Hepatitis C virus (HCV) is a serious public health problem affecting 170 million carriers worldwide. It is a leading cause of chronic hepatitis, cirrhosis, and liver cancer and is the primary cause for liver transplantation worldwide. HCV genotype 6 (HCV-6) is restricted to South China, South-East Asia, and it is also occasionally found in migrant patients from endemic countries. HCV-6 has considerable genetic diversity with 23 subtypes (a to w). Although direct sequencing followed by phylogenetic analysis is the gold standard for HCV-6 genotyping and subtyping, there are also now rapid genotyping tests available such as the reverse hybridization line probe assay (INNO-LiPA II; Innogenetics, Zwijnaarde, Belgium). HCV-6 patients present with similar clinical manifestations as patients infected with other genotypes. Based on current evidence, the optimal treatment duration of HCV-6 with pegylated interferon/ribavirin should be 48 wk, although a shortened treatment duration of 24 wk could be sufficient in patients with low pretreatment viral load who achieve rapid virological response. In addition, the development of direct-acting antiviral agents is ongoing, and they give high response rate when combined with standard therapy. Herein, we review the epidemiology, classification, diagnosis and treatment as it pertain to HCV-6.

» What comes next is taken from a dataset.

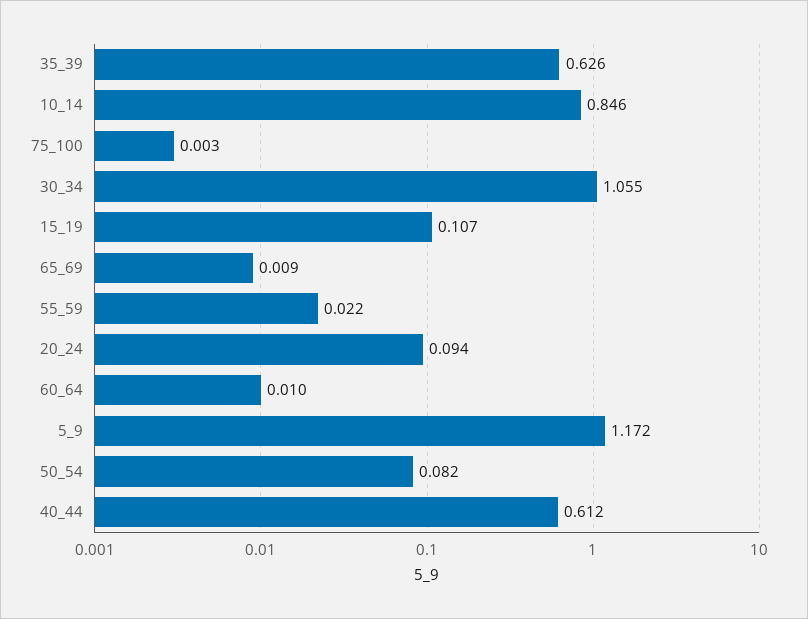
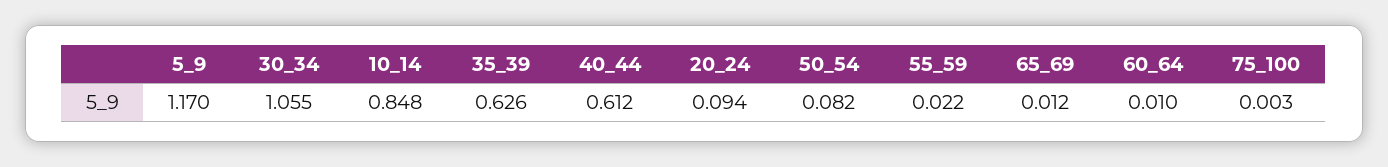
10_14: 0.846 -> 0.848
15_19: 0.107 -> none
65_69: 0.009 -> 0.012
5_9: 1.172 -> 1.17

Keywords: Hepatitis C virus, Genotype 6, Epidemiology, Clinical, Treatment

Core tip: Hepatitis C virus (HCV) genotype 6 is restricted to South China, South-East Asia, and it is occasionally found in migrant patients from endemic countries. Treatment response rates are lower than those of genotype 3 but higher than those of genotype 1. Based on current evidence, the optimal treatment duration of HCV-6 should be 48 wk. Shortened treatment duration of 24 wk could be sufficient in patients with low pretreatment viral load who achieve rapid virological response. The development of direct-acting antiviral agents is ongoing, and they give high response rate when combined with standard therapy. We review the epidemiology, classification, diagnosis and treatment.